## Reading text
Segment Open

The Nagas

Hill Peoples of Northeast India

Project Introduction The Naga Database

typescript - J.H. Hutton's tour diary in the Naga Hills

caption: Holkang, Kuki village on site of a Naga village; unusual system of land tenure - rent and rampo rights; disagreement over an elephant shooting reward
medium: tours
person: Thangjapao/ of SailimLoilut
ethnicgroup: KukiKacha Naga
location: Holkang Holkang (Halalo) Lakema Birema Zalukemi (Jalukema)
date: 19.5.1926
production:
person: Hutton/ J.H.
date: 14.5.1926-9.6.1926
acquirer:
person: Pitt Rivers Museum Archive, Oxford
refnum: Hutton Ms. Box 2
text: 19/5/1926 To Holkang, about 16 miles or possibly a little less - a Kuki village on a site that formerly belonged to an extinct Naga village Halalo by which name it is still often spoken of. On the way I dealt with a three cornered land dispute between Lakema, Birema and Jalukema (Misc. Case No. 114 of 1926). I took a long time on account of the unusual system of land tenure among the Kacha Naga with which I was unfamiliar, and as the dobashis were bad at explaining it took me much trouble to elucidate. The Kacha Nagas have a survival of the communal ownership of land in the right, held by villages as distinct from individuals to levy rampo (or rapeo) from certain land. Originally no doubt the ownership of the land and the right to rampo from those who cultivated it were vested as a matter of course in the same community, but since then the repeated cultivation of particular plots of land by individuals and families has given rise to private rights in land independently of rampo and a man may pay rent for a field to an individual and rampo for cultivating to the community. Further, the right to rampo has come to be regarded as alienable and separable from the right to the land, so that a village can sell and in some cases has sold, the right to rampo or to a share in the rampo over certain land, entirely independently of the cultivating rights have been established by one village on a land from which it has never been entitled to any rampo at all, this been eaten by another village, the rampo thus becoming a sort of feu duty or ground rent in perpetuity. In this way A of one village may rent land from B of another and pay rampo to a third for the same land.

Segment Closed

## Action item A
Answer these questions about the tour diary:
(i) What date range is given under "production"?
(ii) What was the name of the extinct Naga village whose site Holkang occupies?
(iii) What case number was assigned to the land dispute?
## Action item B
Which villages are named in the tour diary passage that begins "19/5/1926 To Holkang"?
## Action item C
Carry the tour diary on past its final sentence.
The entries below have no connection to the tour diary.

Collected data:
Segment Open

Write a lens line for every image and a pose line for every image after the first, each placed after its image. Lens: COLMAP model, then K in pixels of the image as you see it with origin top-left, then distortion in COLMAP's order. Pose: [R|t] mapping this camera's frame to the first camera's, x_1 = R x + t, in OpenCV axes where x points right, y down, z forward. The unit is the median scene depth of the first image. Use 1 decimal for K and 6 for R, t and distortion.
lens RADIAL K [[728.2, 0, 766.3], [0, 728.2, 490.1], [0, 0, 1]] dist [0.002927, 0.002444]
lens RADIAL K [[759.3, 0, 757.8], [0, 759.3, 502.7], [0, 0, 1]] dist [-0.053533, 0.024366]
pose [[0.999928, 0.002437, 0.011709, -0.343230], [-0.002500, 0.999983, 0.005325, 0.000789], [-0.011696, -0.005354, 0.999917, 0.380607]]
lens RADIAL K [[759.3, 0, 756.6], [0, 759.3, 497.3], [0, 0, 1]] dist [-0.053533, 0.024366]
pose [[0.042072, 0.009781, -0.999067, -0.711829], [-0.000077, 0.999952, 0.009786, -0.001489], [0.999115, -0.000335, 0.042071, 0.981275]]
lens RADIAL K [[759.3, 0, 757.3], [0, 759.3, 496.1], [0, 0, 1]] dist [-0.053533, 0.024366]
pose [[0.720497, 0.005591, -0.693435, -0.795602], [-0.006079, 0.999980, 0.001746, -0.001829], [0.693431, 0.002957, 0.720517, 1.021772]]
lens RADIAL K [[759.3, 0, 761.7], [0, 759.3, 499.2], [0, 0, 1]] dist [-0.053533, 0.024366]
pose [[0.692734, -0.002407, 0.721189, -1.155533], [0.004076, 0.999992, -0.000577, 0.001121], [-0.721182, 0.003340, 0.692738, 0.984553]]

Segment Closed

## Task result A
(i) 14.5.1926-9.6.1926
(ii) Halalo
(iii) Misc. Case No. 114 of 1926

## Task result B
Holkang, Halalo, Lakema, Birema, Jalukema

## Task result C
text: Thangjapao of Sailim came with a story that he shot a proclaimed elephant in 1924 in the North Cachar Hills, and a reward was paid him of Rs. 30/- through one Loilut a Mauzadar (and a man of some notoriety on this side of the district boundary). Thangjapao's friends, however, who went with him to shikar the elephant accuse him of not having given them a fair share as they affirm that he really got Rs. 50/- and concealed Rs. 20/- like Ananias. Would I, he said kindly refer to the Sub-Divisional Officer of the North Cachar Hills and let his friends have authoritative information as to the real amount of the reward. He doesn't seem to suspect Loilut, but I wouldn't be at all surprised if he had had Rs. 20/- commission for handing over Thangjapao's reward. Birema applied for a school. I have no money available, so I suppose they will have to wait till another year, by which time they will no longer want it.